Let's share the mechanism of OOM-killer:

Collected at the following address:

https://blog.csdn.net/lidan3959/article/details/17350711

https://blog.csdn.net/hunanchenxingyu/article/details/26271293


Under Linux, programs are allowed to apply for more memory than the system has available memory. This feature is called Overcommit.

This is done to optimize the system, because not all programs apply for memory and use it immediately. When you use it, the system may have reclaimed some resources.

Unfortunately, when you use the memory given to you by this Overcommit, if the system has no resources, the OOM killer will jump out.

In order to protect important processes from being dropped by oom-killer, we can: echo -17 > /proc/<pid>/oom_adj, -17 means to disable OOM

We can also disable OOM for the entire system :

sysctl -w vm.panic_on_oom=1 (default is 0, which means open)

sysctl -p

The parameter /proc/sys/vm/overcommit_memory can control the process's strategy for overcommitting memory

When overcommit_memory=0 the process is allowed to overcommit memory slightly, but not for a large number of overloaded requests (default)
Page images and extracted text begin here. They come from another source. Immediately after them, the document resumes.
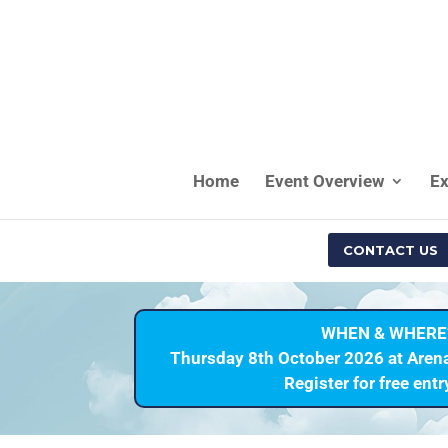
Home
Event Overview
Ex
CONTACT US
WHEN & WHERE
Thursday 8th October 2026 at Aren
Register for free ent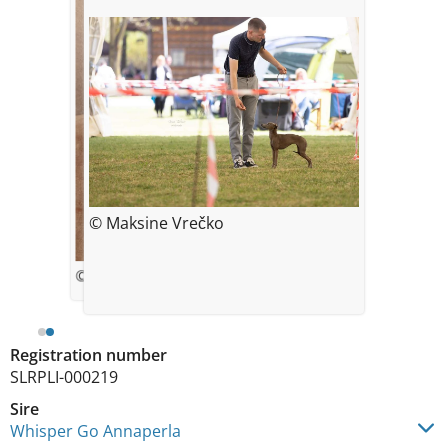
© Maksine Vrečko
© Helena Šebestová
Registration number
SLRPLI-000219
Sire
Whisper Go Annaperla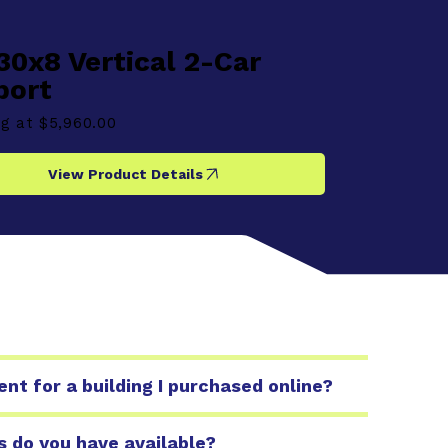
30x8 Vertical 2-Car
port
ng at
$5,960.00
View Product Details
t for a building I purchased online?
s do you have available?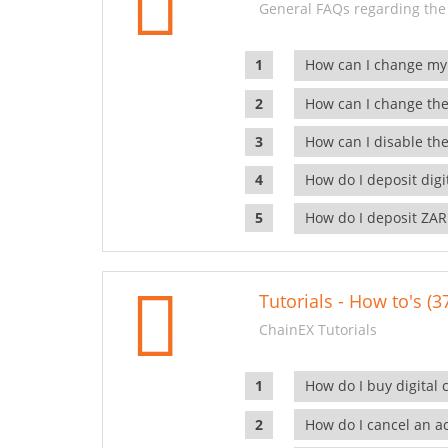
General FAQs regarding the
How can I change my
How can I change the
How can I disable the
How do I deposit dig
How do I deposit ZAR
Tutorials - How to's (3
ChainEX Tutorials
How do I buy digital 
How do I cancel an ac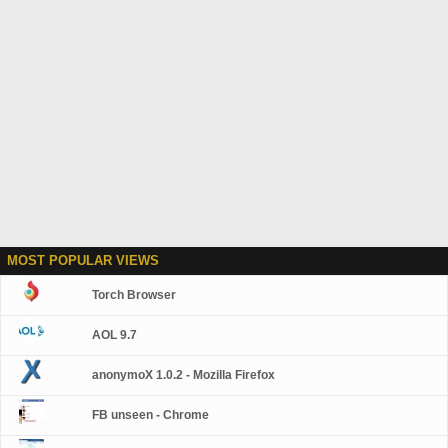
MOST POPULAR VIEWS
Torch Browser
AOL 9.7
anonymoX 1.0.2 - Mozilla Firefox
FB unseen - Chrome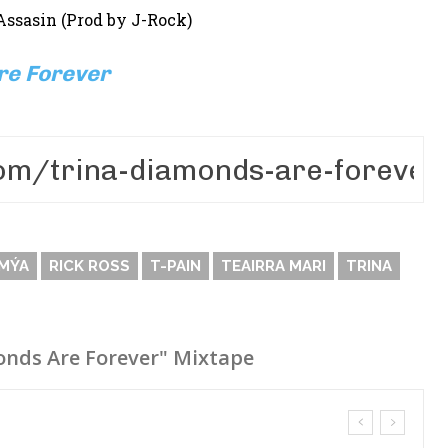
Assasin (Prod by J-Rock)
re Forever
MÝA
RICK ROSS
T-PAIN
TEAIRRA MARI
TRINA
onds Are Forever" Mixtape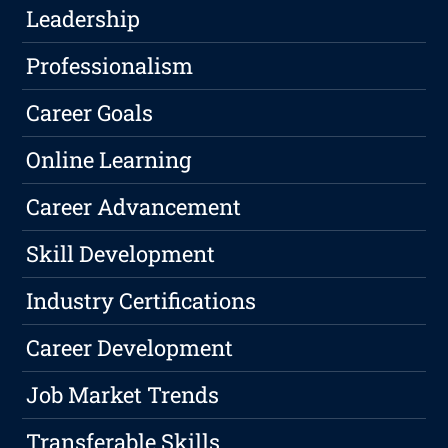
Leadership
Professionalism
Career Goals
Online Learning
Career Advancement
Skill Development
Industry Certifications
Career Development
Job Market Trends
Transferable Skills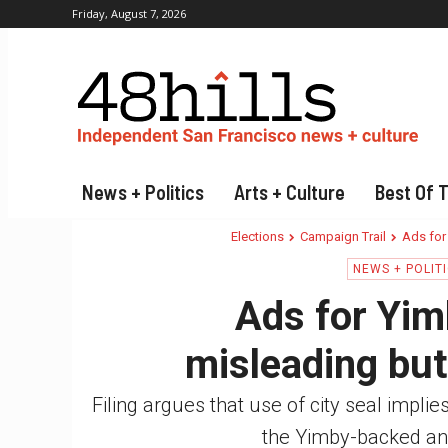
Friday, August 7, 2026
News + Politics
Arts + Culture
Best Of 
Elections
Campaign Trail
Ads for
NEWS + POLIT
Ads for Yim
misleading but 
Filing argues that use of city seal impli
the Yimby-backed an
When overcommit_memory=1 always allow the process to overcommit

Overcommit is always prohibited when overcommit_memory=2

This selection strategy under Linux has also been constantly evolving. As users, we can influence the OOM killer to make decisions by setting some values. Each process under Linux has an OOM weight. In /proc/<pid>/oom_adj, the value is -17 to +15. The higher the value, the easier it is to be killed.

In the end, OOM killer determines which process is killed by the value of /proc/<pid>/oom_score. This value is calculated by the memory consumption, CPU time (utime + stime), survival time (uptime - start time) and oom_adj of the system synthesis process. The more memory consumed, the higher the score, and the longer the survival time, the lower the score.

In short, the general strategy is: lose the least work, free the most memory without hurting innocent processes that use a lot of memory, and kill as few processes as possible.